JAKARTA, iNews.id - Ada beberapa negara di Asia Tenggara berbentuk kerajaan yang masih bertahan sampai sekarang. Dari negara-negara tersebut, ada yang menerapkan sistem monarki konstitusional dan ada pula yang menganut monarki absolut.
Pada sistem monarki konstitusional, raja hanya berfungsi sebagai kepala negara. Sementara kepala pemerintahannya dipegang oleh perdana menteri.
Sedangkan dalam monarki absolut, raja berkuasa penuh dan memiliki kekuasaan tak terbatas, baik sebagai kepala negara maupun kepala pemerintahan. Sistem tersebut memungkinkan kekuasaan Sang Raja, Ratu, Kaisar, atau Sultan berlangsung sepanjang hayat. Kemudian akan digantikan oleh putra mahkota yang juga berasal dari keluarga kerajaan.
Malaysia adalah negara federal yang menerapkan sistem pemerintahan monarki konstitusional. Kepala pemerintahannya dipegang seorang Perdana Menteri yang kini dijabat oleh Ismail Sabri Yaakob.

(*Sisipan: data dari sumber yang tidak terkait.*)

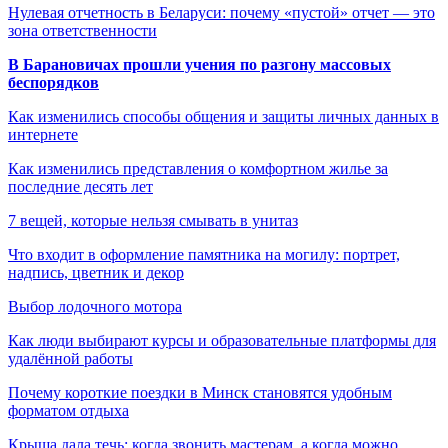
Нулевая отчетность в Беларуси: почему «пустой» отчет — это
зона ответственности
В Барановичах прошли учения по разгону массовых
беспорядков
Как изменились способы общения и защиты личных данных в
интернете
Как изменились представления о комфортном жилье за
последние десять лет
7 вещей, которые нельзя смывать в унитаз
Что входит в оформление памятника на могилу: портрет,
надпись, цветник и декор
Выбор лодочного мотора
Как люди выбирают курсы и образовательные платформы для
удалённой работы
Почему короткие поездки в Минск становятся удобным
форматом отдыха
Крыша дала течь: когда звонить мастерам, а когда можно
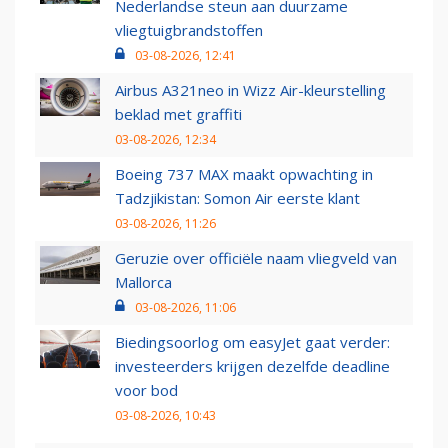
Nederlandse steun aan duurzame
vliegtuigbrandstoffen
03-08-2026, 12:41
Airbus A321neo in Wizz Air-kleurstelling
beklad met graffiti
03-08-2026, 12:34
Boeing 737 MAX maakt opwachting in
Tadzjikistan: Somon Air eerste klant
03-08-2026, 11:26
Geruzie over officiële naam vliegveld van
Mallorca
03-08-2026, 11:06
Biedingsoorlog om easyJet gaat verder:
investeerders krijgen dezelfde deadline
voor bod
03-08-2026, 10:43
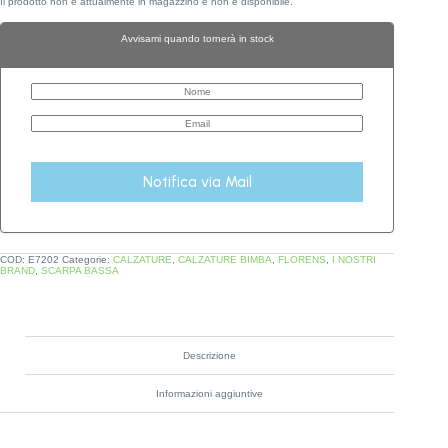
Il prodotto non è attualmente in magazzino e non è disponibile.
Avvisami quando tornerà in stock
Notifica via Mail
COD:
E7202
Categorie:
CALZATURE
,
CALZATURE BIMBA
,
FLORENS
,
I NOSTRI
BRAND
,
SCARPA BASSA
Descrizione
Informazioni aggiuntive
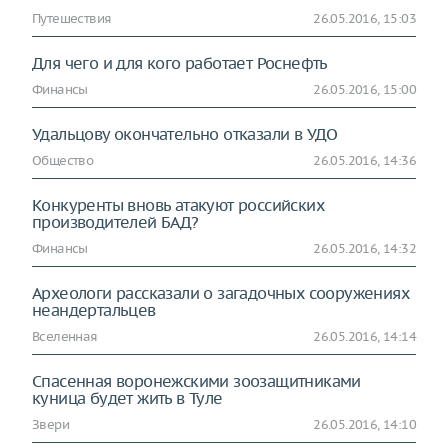
Путешествия
26.05.2016, 15:03
Для чего и для кого работает Роснефть
Финансы
26.05.2016, 15:00
Удальцову окончательно отказали в УДО
Общество
26.05.2016, 14:36
Конкуренты вновь атакуют российских
производителей БАД?
Финансы
26.05.2016, 14:32
Археологи рассказали о загадочных сооружениях
неандертальцев
Вселенная
26.05.2016, 14:14
Спасенная воронежскими зоозащитниками
куница будет жить в Туле
Звери
26.05.2016, 14:10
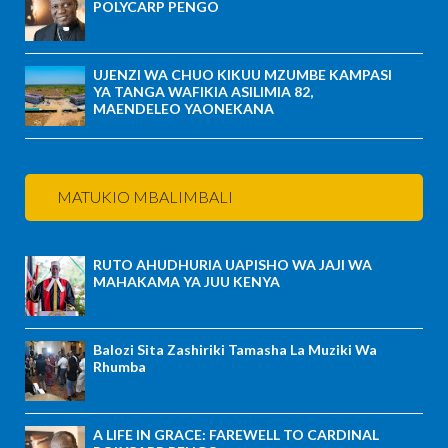
POLYCARP PENGO
UJENZI WA CHUO KIKUU MZUMBE KAMPASI
YA TANGA WAFIKIA ASILIMIA 82,
MAENDELEO YAONEKANA
MATUKIO MBALIMBALI
RUTO AHUDHURIA UAPISHO WA JAJI WA
MAHAKAMA YA JUU KENYA
Balozi Sita Zashiriki Tamasha La Muziki Wa
Rhumba
A LIFE IN GRACE: FAREWELL TO CARDINAL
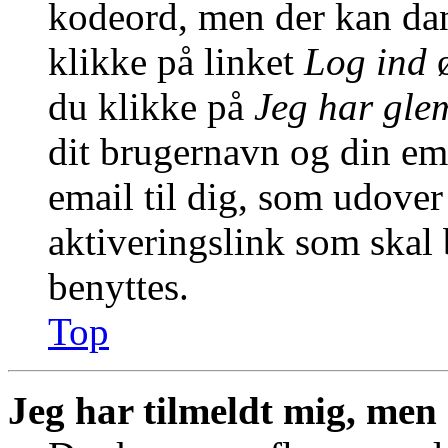
kodeord, men der kan dann
klikke på linket
Log ind
ø
du klikke på
Jeg har gle
dit brugernavn og din em
email til dig, som udover
aktiveringslink som skal
benyttes.
Top
Jeg har tilmeldt mig, men 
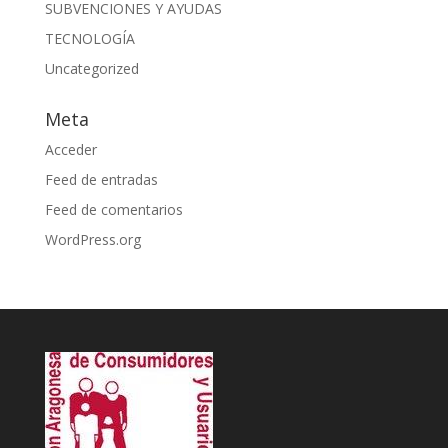
SUBVENCIONES Y AYUDAS
TECNOLOGÍA
Uncategorized
Meta
Acceder
Feed de entradas
Feed de comentarios
WordPress.org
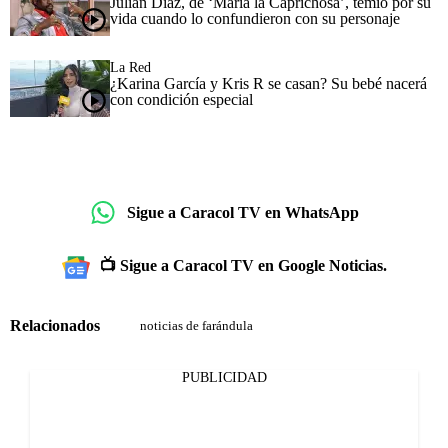
Julián Díaz, de ‘María la Caprichosa’, temió por su
vida cuando lo confundieron con su personaje
La Red
¿Karina García y Kris R se casan? Su bebé nacerá
con condición especial
Sigue a Caracol TV en WhatsApp
📺 Sigue a Caracol TV en Google Noticias.
Relacionados
noticias de farándula
PUBLICIDAD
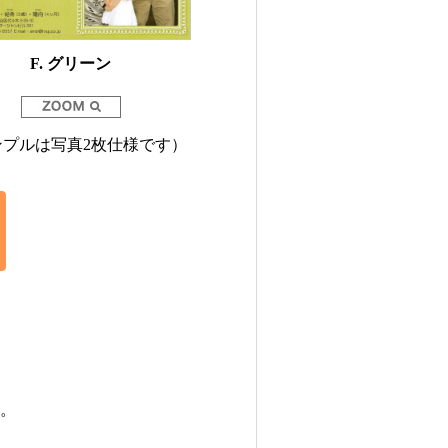
F. グリーン
ンプルは写真2枚仕様です）
。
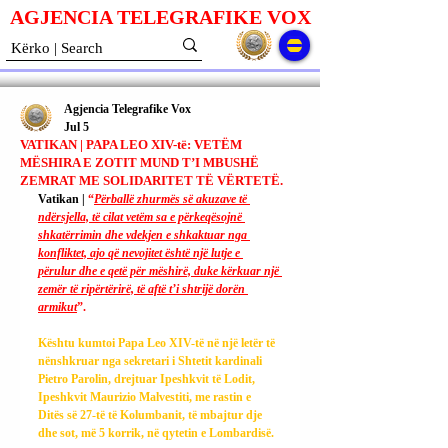
AGJENCIA TELEGRAFIKE V
O
X
Agjencia Telegrafike Vox
Jul 5
VATIKAN | PAPA LEO XIV-të: VETËM
MËSHIRA E ZOTIT MUND T’I MBUSHË
ZEMRAT ME SOLIDARITET TË VËRTETË.
Vatikan | 
“
Përballë zhurmës së akuzave të 
ndërsjella, të cilat vetëm sa e përkeqësojnë 
shkatërrimin dhe vdekjen e shkaktuar nga 
konfliktet, ajo që nevojitet është një lutje e 
përulur dhe e qetë për mëshirë, duke kërkuar një 
zemër të ripërtërirë, të aftë t’i shtrijë dorën 
armikut
”.
Kështu kumtoi Papa Leo XIV-të në një letër të 
nënshkruar nga sekretari i Shtetit kardinali 
Pietro Parolin, drejtuar Ipeshkvit të Lodit, 
Ipeshkvit Maurizio Malvestiti, me rastin e 
Ditës së 27-të të Kolumbanit, të mbajtur dje 
dhe sot, më 5 korrik, në qytetin e Lombardisë.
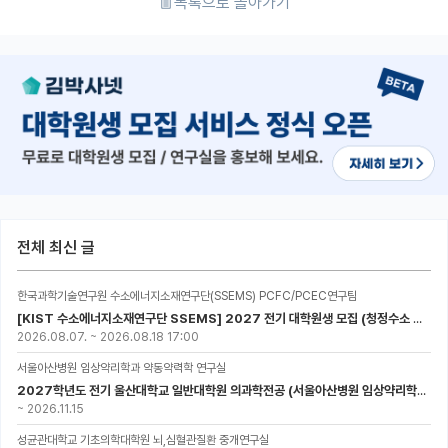
목록으로 돌아가기
전체 최신 글
한국과학기술연구원 수소에너지소재연구단(SSEMS) PCFC/PCEC연구팀
[KIST 수소에너지소재연구단 SSEMS] 2027 전기 대학원생 모집 (청정수소 생산/활용을 위한 프로톤 세라믹 전지)
2026.08.07.
~
2026.08.18 17:00
서울아산병원 임상약리학과 약동약력학 연구실
2027학년도 전기 울산대학교 일반대학원 의과학전공 (서울아산병원 임상약리학과 약동약력학 연구실) 대학원생 모집공고
~
2026.11.15
성균관대학교 기초의학대학원 뇌,심혈관질환 중개연구실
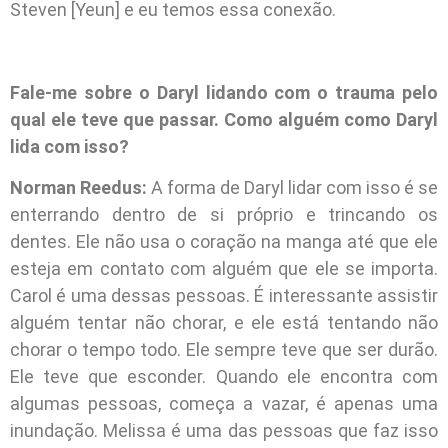
Steven [Yeun] e eu temos essa conexão.
Fale-me sobre o Daryl lidando com o trauma pelo
qual ele teve que passar. Como alguém como Daryl
lida com isso?
Norman Reedus:
A forma de Daryl lidar com isso é se
enterrando dentro de si próprio e trincando os
dentes. Ele não usa o coração na manga até que ele
esteja em contato com alguém que ele se importa.
Carol é uma dessas pessoas. É interessante assistir
alguém tentar não chorar, e ele está tentando não
chorar o tempo todo. Ele sempre teve que ser durão.
Ele teve que esconder. Quando ele encontra com
algumas pessoas, começa a vazar, é apenas uma
inundação. Melissa é uma das pessoas que faz isso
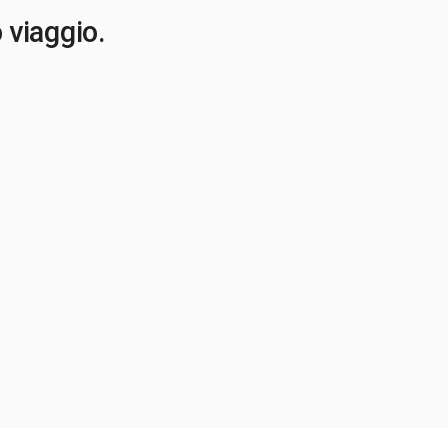
o viaggio.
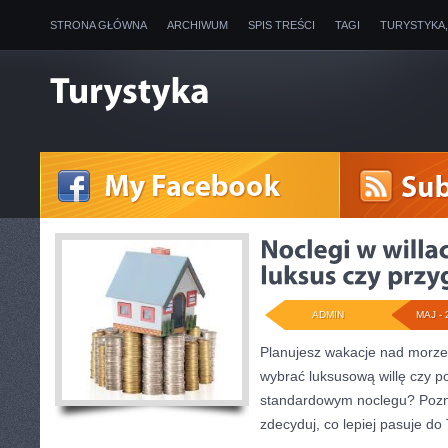
STRONA GŁÓWNA
ARCHIWUM
SPIS TREŚCI
TAGI
TURYSTYKA
ADMIN
MAJ - 
Planujesz wakacje nad morze
wybrać luksusową willę czy p
standardowym noclegu? Poznaj
zdecyduj, co lepiej pasuje do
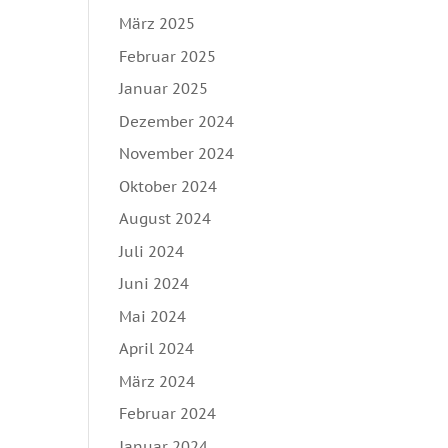
März 2025
Februar 2025
Januar 2025
Dezember 2024
November 2024
Oktober 2024
August 2024
Juli 2024
Juni 2024
Mai 2024
April 2024
März 2024
Februar 2024
Januar 2024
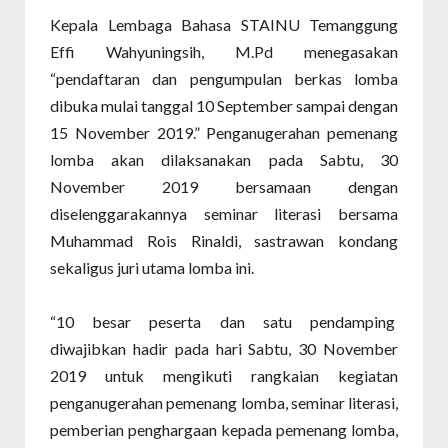
Kepala Lembaga Bahasa STAINU Temanggung
Effi Wahyuningsih, M.Pd menegasakan
“pendaftaran dan pengumpulan berkas lomba
dibuka mulai tanggal 10 September sampai dengan
15 November 2019.” Penganugerahan pemenang
lomba akan dilaksanakan pada Sabtu, 30
November 2019 bersamaan dengan
diselenggarakannya seminar literasi bersama
Muhammad Rois Rinaldi, sastrawan kondang
sekaligus juri utama lomba ini.
“10 besar peserta dan satu pendamping
diwajibkan hadir pada hari Sabtu, 30 November
2019 untuk mengikuti rangkaian kegiatan
penganugerahan pemenang lomba, seminar literasi,
pemberian penghargaan kepada pemenang lomba,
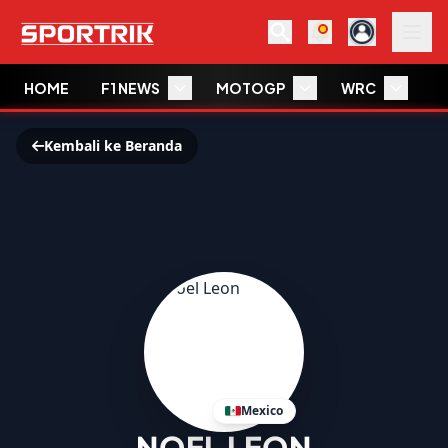
HOME
F1 NEWS
MOTOGP
WRC
W
Kembali ke Beranda
Mexico
NOEL LEON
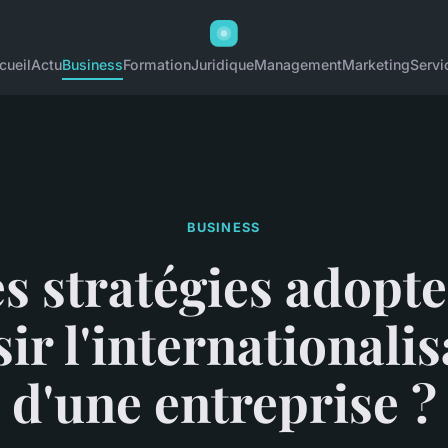
cueil
Actu
Business
Formation
Juridique
Management
Marketing
Servi
BUSINESS
s stratégies adopt
ir l'internationali
d'une entreprise ?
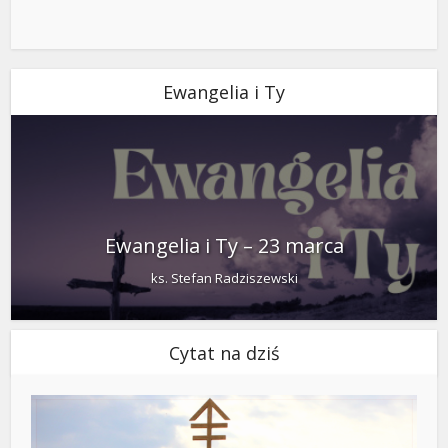
Ewangelia i Ty
Ewangelia i Ty – 23 marca
ks. Stefan Radziszewski
Cytat na dziś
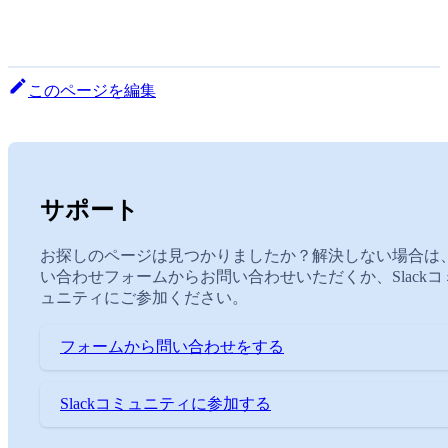
このページを編集
サポート
お探しのページは見つかりましたか？解決しない場合は
い合わせフォームからお問い合わせいただくか、Slackコ
ュニティにご参加ください。
フォームから問い合わせをする
Slackコミュニティに参加する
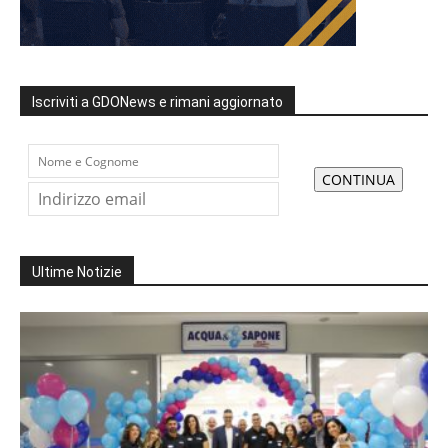
Iscriviti a GDONews e rimani aggiornato
Ultime Notizie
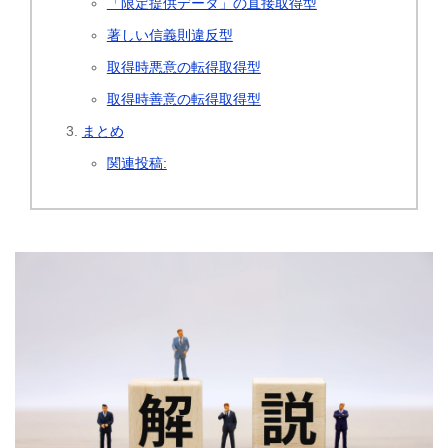
「限定提供データ」の直接取得型
著しい信義則違反型
取得時悪意の転得取得型
取得時善意の転得取得型
まとめ
関連投稿:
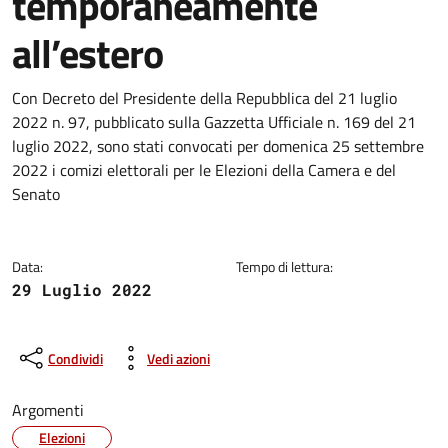
temporaneamente
all’estero
Dettagli della notizia
Con Decreto del Presidente della Repubblica del 21 luglio
2022 n. 97, pubblicato sulla Gazzetta Ufficiale n. 169 del 21
luglio 2022, sono stati convocati per domenica 25 settembre
2022 i comizi elettorali per le Elezioni della Camera e del
Senato
Data:
Tempo di lettura:
29 Luglio 2022
Condividi
Vedi azioni
Argomenti
Elezioni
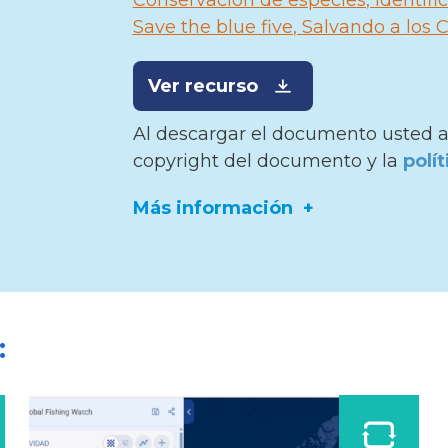
Conservación de especies
Identifi
Save the blue five
Salvando a los 
Ver recurso
Al descargar el documento usted a
copyright del documento y la
polí
Más información
Editor:
Save The Blue Five
:
Idioma:
Español
Fuente:
Save The Blue Five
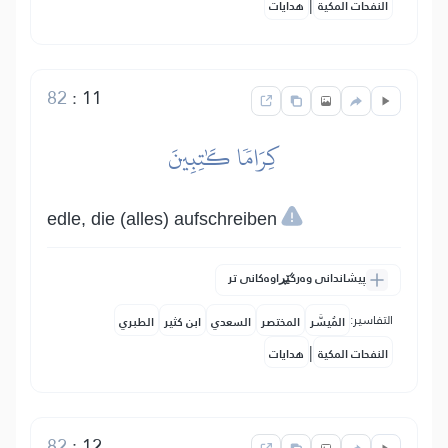
|
النفحات المكية
هدايات
82
:
11
كِرَامٗا كَٰتِبِينَ
edle, die (alles) aufschreiben
پیشاندانی وەرگێڕاوەکانی تر
التفاسير:
المُيسَّر
المختصر
السعدي
ابن كثير
الطبري
|
النفحات المكية
هدايات
82
:
12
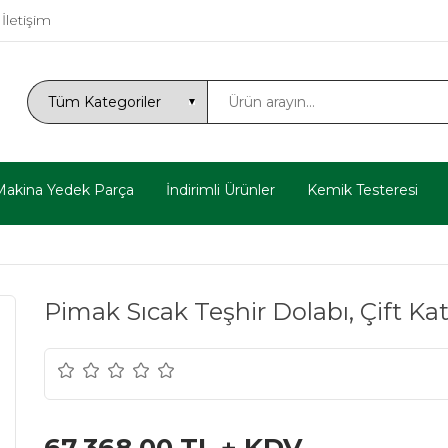
İletişim
Makina Yedek Parça
İndirimli Ürünler
Kemik Testeresi
Pimak Sıcak Teşhir Dolabı, Çift K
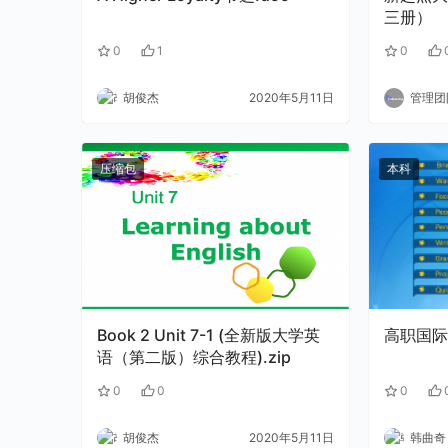
三册）
0
1
0
胡俊杰
2020年5月11日
管理团
压缩包
本科
Book 2 Unit 7-1 (全新版大学英
高职国际英
语（第二版）综合教程).zip
0
0
0
胡俊杰
2020年5月11日
韩曲奇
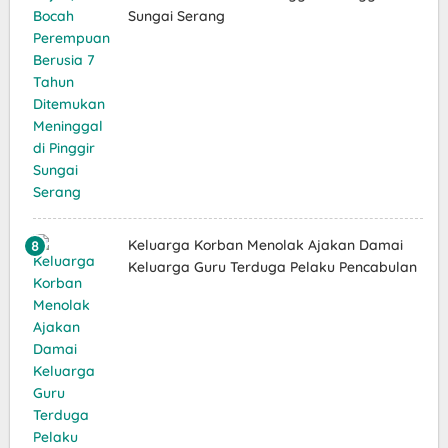
Sungai Serang
Keluarga Korban Menolak Ajakan Damai
Keluarga Guru Terduga Pelaku Pencabulan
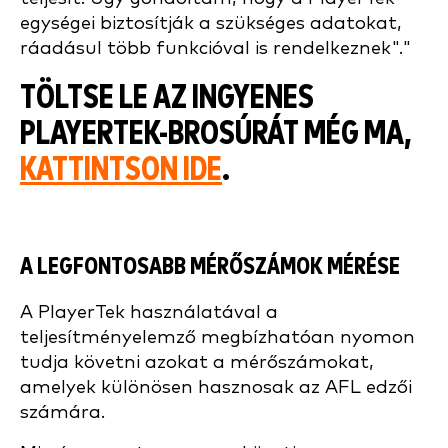
egységei biztosítják a szükséges adatokat,
ráadásul több funkcióval is rendelkeznek"."
TÖLTSE LE AZ INGYENES
PLAYERTEK-BROSÚRÁT MÉG MA,
KATTINTSON IDE
.
A LEGFONTOSABB MÉRŐSZÁMOK MÉRÉSE
A PlayerTek használatával a
teljesítményelemző megbízhatóan nyomon
tudja követni azokat a mérőszámokat,
amelyek különösen hasznosak az AFL edzői
számára.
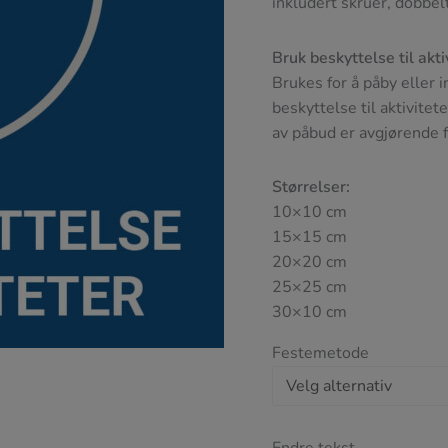
inkludert skruer, dobbel
Bruk beskyttelse til akti
Brukes for å påby eller 
beskyttelse til aktivite
av påbud er avgjørende f
Størrelser:
10×10 cm
15×15 cm
20×20 cm
25×25 cm
30×10 cm
Festemetode
Endre tekst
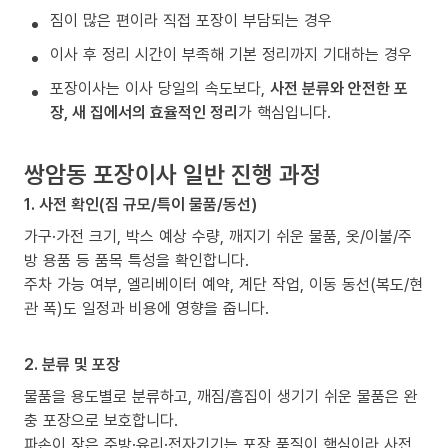
짐이 많은 편이라 직접 포장이 부담되는 경우
이사 후 정리 시간이 부족해 기본 정리까지 기대하는 경우
포장이사는 이사 당일의 속도보다,
사전 분류와 안전한 포
장, 새 집에서의 효율적인 정리
가 핵심입니다.
쌍암동 포장이사 일반 진행 과정
1. 사전 확인(짐 규모/특이 물품/동선)
가구·가전 크기, 박스 예상 수량, 깨지기 쉬운 물품, 옷/이불/주
방 용품 등 품목 특성을 확인합니다.
주차 가능 여부, 엘리베이터 예약, 계단 작업, 이동 동선(복도/현
관 폭)도 일정과 비용에 영향을 줍니다.
2. 분류 및 포장
물품을 용도별로 분류하고, 깨짐/흠집이 생기기 쉬운 물품은 완
충 포장으로 보호합니다.
파손이 잦은 주방·유리·전자기기는 포장 품질이 핵심이라 사전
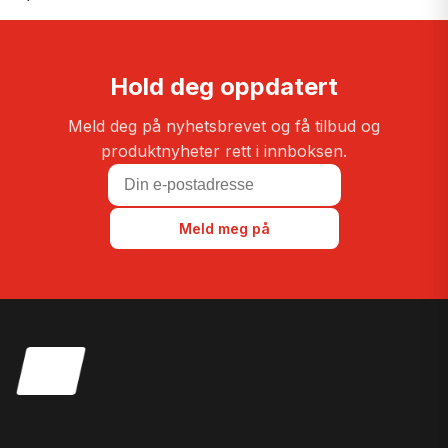
Hold deg oppdatert
Meld deg på nyhetsbrevet og få tilbud og
produktnyheter rett i innboksen.
Meld meg på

Sementara rajanya menjadi Kepala Negara bergelar Yang Dipertuan Agong dan dibatasi oleh konstitusi. Sebagai negara federasi, Malaysia terdiri dari 13 negara bagian. Raja Malaysia saat ini adalah Yang Dipertuan Agong Al Sultan Abdullah Ri’ayatuddin Al Mustafa Billah Shah, yang merupakan Sultan Pahang. Raja di Malaysia juga tidak memiliki kekuasaan seumur hidup, melainkan dipilih bergiliran dalam 5 tahun sekali.